Task item: Your task is to gather the lines below that hold the string "strain".

Start of Data shown

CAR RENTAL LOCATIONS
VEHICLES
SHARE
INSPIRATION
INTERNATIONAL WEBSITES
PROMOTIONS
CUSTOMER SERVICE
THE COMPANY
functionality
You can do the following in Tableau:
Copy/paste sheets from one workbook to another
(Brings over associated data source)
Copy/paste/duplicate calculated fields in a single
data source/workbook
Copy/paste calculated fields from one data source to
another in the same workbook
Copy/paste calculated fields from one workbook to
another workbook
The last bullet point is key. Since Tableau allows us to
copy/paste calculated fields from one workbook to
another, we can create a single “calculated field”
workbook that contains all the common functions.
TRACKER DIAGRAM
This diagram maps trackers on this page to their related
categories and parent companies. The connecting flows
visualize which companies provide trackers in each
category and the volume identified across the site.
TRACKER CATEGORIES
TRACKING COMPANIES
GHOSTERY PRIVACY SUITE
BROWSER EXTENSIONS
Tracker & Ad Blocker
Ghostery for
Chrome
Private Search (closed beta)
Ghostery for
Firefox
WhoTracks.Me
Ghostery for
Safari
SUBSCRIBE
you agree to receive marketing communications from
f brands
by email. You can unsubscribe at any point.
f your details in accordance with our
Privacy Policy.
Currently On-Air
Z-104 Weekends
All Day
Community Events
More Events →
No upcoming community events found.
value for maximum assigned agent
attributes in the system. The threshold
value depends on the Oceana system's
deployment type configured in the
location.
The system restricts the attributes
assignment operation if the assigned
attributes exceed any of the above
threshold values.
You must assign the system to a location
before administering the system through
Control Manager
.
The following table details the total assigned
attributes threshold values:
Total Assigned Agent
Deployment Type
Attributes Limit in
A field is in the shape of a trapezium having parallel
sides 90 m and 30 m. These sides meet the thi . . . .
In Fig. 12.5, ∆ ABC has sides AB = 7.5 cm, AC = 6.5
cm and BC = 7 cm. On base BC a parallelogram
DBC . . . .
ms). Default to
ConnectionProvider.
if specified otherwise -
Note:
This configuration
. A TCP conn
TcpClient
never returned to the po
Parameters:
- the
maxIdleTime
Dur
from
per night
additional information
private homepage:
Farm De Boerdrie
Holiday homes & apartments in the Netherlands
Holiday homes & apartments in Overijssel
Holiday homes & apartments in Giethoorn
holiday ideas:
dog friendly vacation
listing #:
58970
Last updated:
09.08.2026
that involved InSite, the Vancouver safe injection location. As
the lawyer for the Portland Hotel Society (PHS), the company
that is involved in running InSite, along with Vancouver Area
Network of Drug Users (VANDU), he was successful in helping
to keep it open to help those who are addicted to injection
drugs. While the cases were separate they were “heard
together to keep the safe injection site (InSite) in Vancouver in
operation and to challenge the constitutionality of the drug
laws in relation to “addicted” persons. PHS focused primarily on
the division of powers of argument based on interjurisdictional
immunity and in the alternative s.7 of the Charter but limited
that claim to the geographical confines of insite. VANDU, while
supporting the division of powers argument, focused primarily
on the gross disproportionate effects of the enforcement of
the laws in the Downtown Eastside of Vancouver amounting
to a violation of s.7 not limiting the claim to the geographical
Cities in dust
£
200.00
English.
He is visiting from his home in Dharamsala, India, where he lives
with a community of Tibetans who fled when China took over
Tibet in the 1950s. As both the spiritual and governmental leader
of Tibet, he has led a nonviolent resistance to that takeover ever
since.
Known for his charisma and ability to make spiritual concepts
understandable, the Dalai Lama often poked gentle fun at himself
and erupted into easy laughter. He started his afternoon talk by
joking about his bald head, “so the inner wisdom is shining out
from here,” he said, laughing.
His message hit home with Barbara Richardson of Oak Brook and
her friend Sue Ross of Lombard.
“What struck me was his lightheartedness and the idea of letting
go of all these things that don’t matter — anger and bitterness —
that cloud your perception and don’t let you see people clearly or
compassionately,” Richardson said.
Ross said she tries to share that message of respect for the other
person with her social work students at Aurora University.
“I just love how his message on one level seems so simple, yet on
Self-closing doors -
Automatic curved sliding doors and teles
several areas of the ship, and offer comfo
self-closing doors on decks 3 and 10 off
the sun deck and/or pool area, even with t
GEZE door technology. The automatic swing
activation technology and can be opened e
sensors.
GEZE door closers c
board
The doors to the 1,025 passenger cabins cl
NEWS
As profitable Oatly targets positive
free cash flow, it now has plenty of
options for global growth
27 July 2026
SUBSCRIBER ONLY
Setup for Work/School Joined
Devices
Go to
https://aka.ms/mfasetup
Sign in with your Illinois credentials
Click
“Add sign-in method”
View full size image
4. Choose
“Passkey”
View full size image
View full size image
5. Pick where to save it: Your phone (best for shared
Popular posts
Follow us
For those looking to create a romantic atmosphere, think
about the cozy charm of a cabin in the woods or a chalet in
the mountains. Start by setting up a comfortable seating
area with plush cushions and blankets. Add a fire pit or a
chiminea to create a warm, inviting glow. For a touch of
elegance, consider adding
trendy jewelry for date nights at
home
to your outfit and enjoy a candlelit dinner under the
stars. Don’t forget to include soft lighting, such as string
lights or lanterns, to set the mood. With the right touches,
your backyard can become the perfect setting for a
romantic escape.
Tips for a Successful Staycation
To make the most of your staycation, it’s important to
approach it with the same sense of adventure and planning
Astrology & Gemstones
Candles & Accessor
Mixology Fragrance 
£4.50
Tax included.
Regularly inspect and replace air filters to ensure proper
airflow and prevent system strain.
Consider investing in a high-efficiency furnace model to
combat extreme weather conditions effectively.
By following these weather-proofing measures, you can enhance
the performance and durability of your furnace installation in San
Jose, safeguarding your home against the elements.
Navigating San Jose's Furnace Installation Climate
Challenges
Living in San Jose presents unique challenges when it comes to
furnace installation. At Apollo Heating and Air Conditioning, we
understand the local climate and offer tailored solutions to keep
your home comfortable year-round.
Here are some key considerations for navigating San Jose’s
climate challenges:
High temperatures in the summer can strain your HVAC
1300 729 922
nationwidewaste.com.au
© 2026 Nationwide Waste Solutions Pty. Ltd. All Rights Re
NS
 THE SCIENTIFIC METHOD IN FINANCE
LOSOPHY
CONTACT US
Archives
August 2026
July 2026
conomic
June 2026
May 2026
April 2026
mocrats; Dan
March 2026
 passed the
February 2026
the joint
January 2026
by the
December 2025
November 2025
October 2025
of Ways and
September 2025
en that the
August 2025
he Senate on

End of Data shown

Result:
airflow and prevent system strain.
High temperatures in the summer can strain your HVAC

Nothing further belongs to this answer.